EXERCISE REQUIREMENTS — Rename "scientific name" to "species" wherever it occurs in the records below. Give every line again with the rest unchanged.

== RECORDS PROVIDED ==

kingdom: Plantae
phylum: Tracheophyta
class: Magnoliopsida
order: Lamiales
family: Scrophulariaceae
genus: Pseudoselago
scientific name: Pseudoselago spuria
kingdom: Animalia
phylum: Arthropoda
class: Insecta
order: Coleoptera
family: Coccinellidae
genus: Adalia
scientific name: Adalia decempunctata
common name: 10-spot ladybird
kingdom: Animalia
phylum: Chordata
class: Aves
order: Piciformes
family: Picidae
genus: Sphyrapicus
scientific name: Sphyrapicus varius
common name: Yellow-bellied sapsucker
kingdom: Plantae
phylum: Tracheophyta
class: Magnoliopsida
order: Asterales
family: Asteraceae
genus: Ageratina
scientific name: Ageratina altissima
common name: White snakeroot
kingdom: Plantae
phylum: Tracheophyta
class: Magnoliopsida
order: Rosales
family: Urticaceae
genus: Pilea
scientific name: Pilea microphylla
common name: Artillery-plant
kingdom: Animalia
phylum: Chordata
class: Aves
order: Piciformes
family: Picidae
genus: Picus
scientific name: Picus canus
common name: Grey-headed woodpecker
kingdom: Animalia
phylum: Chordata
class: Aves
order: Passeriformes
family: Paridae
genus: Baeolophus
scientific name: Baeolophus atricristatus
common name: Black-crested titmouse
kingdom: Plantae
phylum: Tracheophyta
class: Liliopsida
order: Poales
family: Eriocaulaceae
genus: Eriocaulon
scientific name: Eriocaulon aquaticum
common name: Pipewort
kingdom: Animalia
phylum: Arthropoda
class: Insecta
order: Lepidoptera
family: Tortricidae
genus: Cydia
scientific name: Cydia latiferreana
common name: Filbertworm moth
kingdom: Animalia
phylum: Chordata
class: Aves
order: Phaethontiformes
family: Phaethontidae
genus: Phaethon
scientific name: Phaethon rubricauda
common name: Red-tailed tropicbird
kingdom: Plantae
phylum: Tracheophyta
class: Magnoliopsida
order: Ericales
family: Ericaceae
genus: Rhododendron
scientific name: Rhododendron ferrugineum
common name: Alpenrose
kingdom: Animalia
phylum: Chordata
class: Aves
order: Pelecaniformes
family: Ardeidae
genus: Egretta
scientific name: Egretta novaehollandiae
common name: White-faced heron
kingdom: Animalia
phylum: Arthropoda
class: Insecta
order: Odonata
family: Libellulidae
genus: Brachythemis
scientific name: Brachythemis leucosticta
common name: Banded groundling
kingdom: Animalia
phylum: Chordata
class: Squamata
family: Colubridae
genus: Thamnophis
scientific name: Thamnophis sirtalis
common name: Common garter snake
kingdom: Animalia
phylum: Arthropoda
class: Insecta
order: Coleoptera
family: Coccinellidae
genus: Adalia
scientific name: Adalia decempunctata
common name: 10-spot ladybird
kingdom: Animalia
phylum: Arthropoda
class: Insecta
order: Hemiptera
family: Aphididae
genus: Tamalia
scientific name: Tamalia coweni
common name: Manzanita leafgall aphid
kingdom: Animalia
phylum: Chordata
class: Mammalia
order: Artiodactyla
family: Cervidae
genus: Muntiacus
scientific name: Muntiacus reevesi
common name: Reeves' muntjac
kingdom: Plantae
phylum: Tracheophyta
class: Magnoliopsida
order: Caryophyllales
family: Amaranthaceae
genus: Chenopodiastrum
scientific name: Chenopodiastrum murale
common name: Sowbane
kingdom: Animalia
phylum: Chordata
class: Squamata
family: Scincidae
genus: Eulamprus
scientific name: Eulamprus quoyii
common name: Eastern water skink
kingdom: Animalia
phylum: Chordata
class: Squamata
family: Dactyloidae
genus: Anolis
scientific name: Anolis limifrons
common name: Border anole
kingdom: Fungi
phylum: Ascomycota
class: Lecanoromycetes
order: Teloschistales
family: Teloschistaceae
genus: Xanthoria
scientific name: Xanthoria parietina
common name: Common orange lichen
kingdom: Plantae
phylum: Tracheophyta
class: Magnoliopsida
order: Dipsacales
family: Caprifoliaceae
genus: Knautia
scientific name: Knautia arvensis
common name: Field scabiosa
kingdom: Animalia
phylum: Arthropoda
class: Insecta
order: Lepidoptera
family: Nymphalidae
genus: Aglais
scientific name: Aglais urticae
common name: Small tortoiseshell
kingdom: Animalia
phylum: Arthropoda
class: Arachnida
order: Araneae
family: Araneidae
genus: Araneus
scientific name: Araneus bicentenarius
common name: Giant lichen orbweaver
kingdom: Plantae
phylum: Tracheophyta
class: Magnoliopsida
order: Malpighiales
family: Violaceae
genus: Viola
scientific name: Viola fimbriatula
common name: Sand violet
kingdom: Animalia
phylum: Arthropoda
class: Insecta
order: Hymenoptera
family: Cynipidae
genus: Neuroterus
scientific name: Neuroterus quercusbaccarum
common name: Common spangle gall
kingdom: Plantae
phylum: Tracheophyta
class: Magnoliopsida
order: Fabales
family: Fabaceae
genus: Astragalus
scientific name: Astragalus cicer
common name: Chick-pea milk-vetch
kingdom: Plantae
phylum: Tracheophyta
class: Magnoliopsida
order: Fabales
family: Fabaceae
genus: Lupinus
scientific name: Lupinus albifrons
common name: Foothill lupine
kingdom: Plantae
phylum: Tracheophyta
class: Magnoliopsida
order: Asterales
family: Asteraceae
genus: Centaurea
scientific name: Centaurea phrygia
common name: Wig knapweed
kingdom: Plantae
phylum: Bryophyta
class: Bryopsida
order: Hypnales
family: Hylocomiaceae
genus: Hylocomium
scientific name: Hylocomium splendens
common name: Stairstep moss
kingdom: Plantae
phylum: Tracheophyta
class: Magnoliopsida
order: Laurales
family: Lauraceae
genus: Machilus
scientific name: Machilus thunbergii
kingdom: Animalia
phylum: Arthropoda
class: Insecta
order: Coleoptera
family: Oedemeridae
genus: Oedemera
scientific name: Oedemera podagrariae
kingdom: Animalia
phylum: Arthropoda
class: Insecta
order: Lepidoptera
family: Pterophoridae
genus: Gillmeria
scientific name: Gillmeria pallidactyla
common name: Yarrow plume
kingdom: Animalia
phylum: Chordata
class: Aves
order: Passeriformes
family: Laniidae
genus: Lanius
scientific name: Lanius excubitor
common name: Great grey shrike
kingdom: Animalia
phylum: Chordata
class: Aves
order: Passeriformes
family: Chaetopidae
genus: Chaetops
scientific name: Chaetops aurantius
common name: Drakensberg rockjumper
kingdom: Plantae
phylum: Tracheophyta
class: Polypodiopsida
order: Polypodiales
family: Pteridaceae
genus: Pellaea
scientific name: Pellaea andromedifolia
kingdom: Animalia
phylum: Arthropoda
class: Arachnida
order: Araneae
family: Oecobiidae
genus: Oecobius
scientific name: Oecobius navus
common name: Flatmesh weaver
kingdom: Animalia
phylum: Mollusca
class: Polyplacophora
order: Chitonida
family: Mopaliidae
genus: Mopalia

===

WRITTEN ANSWER —
kingdom: Plantae
phylum: Tracheophyta
class: Magnoliopsida
order: Lamiales
family: Scrophulariaceae
genus: Pseudoselago
species: Pseudoselago spuria
kingdom: Animalia
phylum: Arthropoda
class: Insecta
order: Coleoptera
family: Coccinellidae
genus: Adalia
species: Adalia decempunctata
common name: 10-spot ladybird
kingdom: Animalia
phylum: Chordata
class: Aves
order: Piciformes
family: Picidae
genus: Sphyrapicus
species: Sphyrapicus varius
common name: Yellow-bellied sapsucker
kingdom: Plantae
phylum: Tracheophyta
class: Magnoliopsida
order: Asterales
family: Asteraceae
genus: Ageratina
species: Ageratina altissima
common name: White snakeroot
kingdom: Plantae
phylum: Tracheophyta
class: Magnoliopsida
order: Rosales
family: Urticaceae
genus: Pilea
species: Pilea microphylla
common name: Artillery-plant
kingdom: Animalia
phylum: Chordata
class: Aves
order: Piciformes
family: Picidae
genus: Picus
species: Picus canus
common name: Grey-headed woodpecker
kingdom: Animalia
phylum: Chordata
class: Aves
order: Passeriformes
family: Paridae
genus: Baeolophus
species: Baeolophus atricristatus
common name: Black-crested titmouse
kingdom: Plantae
phylum: Tracheophyta
class: Liliopsida
order: Poales
family: Eriocaulaceae
genus: Eriocaulon
species: Eriocaulon aquaticum
common name: Pipewort
kingdom: Animalia
phylum: Arthropoda
class: Insecta
order: Lepidoptera
family: Tortricidae
genus: Cydia
species: Cydia latiferreana
common name: Filbertworm moth
kingdom: Animalia
phylum: Chordata
class: Aves
order: Phaethontiformes
family: Phaethontidae
genus: Phaethon
species: Phaethon rubricauda
common name: Red-tailed tropicbird
kingdom: Plantae
phylum: Tracheophyta
class: Magnoliopsida
order: Ericales
family: Ericaceae
genus: Rhododendron
species: Rhododendron ferrugineum
common name: Alpenrose
kingdom: Animalia
phylum: Chordata
class: Aves
order: Pelecaniformes
family: Ardeidae
genus: Egretta
species: Egretta novaehollandiae
common name: White-faced heron
kingdom: Animalia
phylum: Arthropoda
class: Insecta
order: Odonata
family: Libellulidae
genus: Brachythemis
species: Brachythemis leucosticta
common name: Banded groundling
kingdom: Animalia
phylum: Chordata
class: Squamata
family: Colubridae
genus: Thamnophis
species: Thamnophis sirtalis
common name: Common garter snake
kingdom: Animalia
phylum: Arthropoda
class: Insecta
order: Coleoptera
family: Coccinellidae
genus: Adalia
species: Adalia decempunctata
common name: 10-spot ladybird
kingdom: Animalia
phylum: Arthropoda
class: Insecta
order: Hemiptera
family: Aphididae
genus: Tamalia
species: Tamalia coweni
common name: Manzanita leafgall aphid
kingdom: Animalia
phylum: Chordata
class: Mammalia
order: Artiodactyla
family: Cervidae
genus: Muntiacus
species: Muntiacus reevesi
common name: Reeves' muntjac
kingdom: Plantae
phylum: Tracheophyta
class: Magnoliopsida
order: Caryophyllales
family: Amaranthaceae
genus: Chenopodiastrum
species: Chenopodiastrum murale
common name: Sowbane
kingdom: Animalia
phylum: Chordata
class: Squamata
family: Scincidae
genus: Eulamprus
species: Eulamprus quoyii
common name: Eastern water skink
kingdom: Animalia
phylum: Chordata
class: Squamata
family: Dactyloidae
genus: Anolis
species: Anolis limifrons
common name: Border anole
kingdom: Fungi
phylum: Ascomycota
class: Lecanoromycetes
order: Teloschistales
family: Teloschistaceae
genus: Xanthoria
species: Xanthoria parietina
common name: Common orange lichen
kingdom: Plantae
phylum: Tracheophyta
class: Magnoliopsida
order: Dipsacales
family: Caprifoliaceae
genus: Knautia
species: Knautia arvensis
common name: Field scabiosa
kingdom: Animalia
phylum: Arthropoda
class: Insecta
order: Lepidoptera
family: Nymphalidae
genus: Aglais
species: Aglais urticae
common name: Small tortoiseshell
kingdom: Animalia
phylum: Arthropoda
class: Arachnida
order: Araneae
family: Araneidae
genus: Araneus
species: Araneus bicentenarius
common name: Giant lichen orbweaver
kingdom: Plantae
phylum: Tracheophyta
class: Magnoliopsida
order: Malpighiales
family: Violaceae
genus: Viola
species: Viola fimbriatula
common name: Sand violet
kingdom: Animalia
phylum: Arthropoda
class: Insecta
order: Hymenoptera
family: Cynipidae
genus: Neuroterus
species: Neuroterus quercusbaccarum
common name: Common spangle gall
kingdom: Plantae
phylum: Tracheophyta
class: Magnoliopsida
order: Fabales
family: Fabaceae
genus: Astragalus
species: Astragalus cicer
common name: Chick-pea milk-vetch
kingdom: Plantae
phylum: Tracheophyta
class: Magnoliopsida
order: Fabales
family: Fabaceae
genus: Lupinus
species: Lupinus albifrons
common name: Foothill lupine
kingdom: Plantae
phylum: Tracheophyta
class: Magnoliopsida
order: Asterales
family: Asteraceae
genus: Centaurea
species: Centaurea phrygia
common name: Wig knapweed
kingdom: Plantae
phylum: Bryophyta
class: Bryopsida
order: Hypnales
family: Hylocomiaceae
genus: Hylocomium
species: Hylocomium splendens
common name: Stairstep moss
kingdom: Plantae
phylum: Tracheophyta
class: Magnoliopsida
order: Laurales
family: Lauraceae
genus: Machilus
species: Machilus thunbergii
kingdom: Animalia
phylum: Arthropoda
class: Insecta
order: Coleoptera
family: Oedemeridae
genus: Oedemera
species: Oedemera podagrariae
kingdom: Animalia
phylum: Arthropoda
class: Insecta
order: Lepidoptera
family: Pterophoridae
genus: Gillmeria
species: Gillmeria pallidactyla
common name: Yarrow plume
kingdom: Animalia
phylum: Chordata
class: Aves
order: Passeriformes
family: Laniidae
genus: Lanius
species: Lanius excubitor
common name: Great grey shrike
kingdom: Animalia
phylum: Chordata
class: Aves
order: Passeriformes
family: Chaetopidae
genus: Chaetops
species: Chaetops aurantius
common name: Drakensberg rockjumper
kingdom: Plantae
phylum: Tracheophyta
class: Polypodiopsida
order: Polypodiales
family: Pteridaceae
genus: Pellaea
species: Pellaea andromedifolia
kingdom: Animalia
phylum: Arthropoda
class: Arachnida
order: Araneae
family: Oecobiidae
genus: Oecobius
species: Oecobius navus
common name: Flatmesh weaver
kingdom: Animalia
phylum: Mollusca
class: Polyplacophora
order: Chitonida
family: Mopaliidae
genus: Mopalia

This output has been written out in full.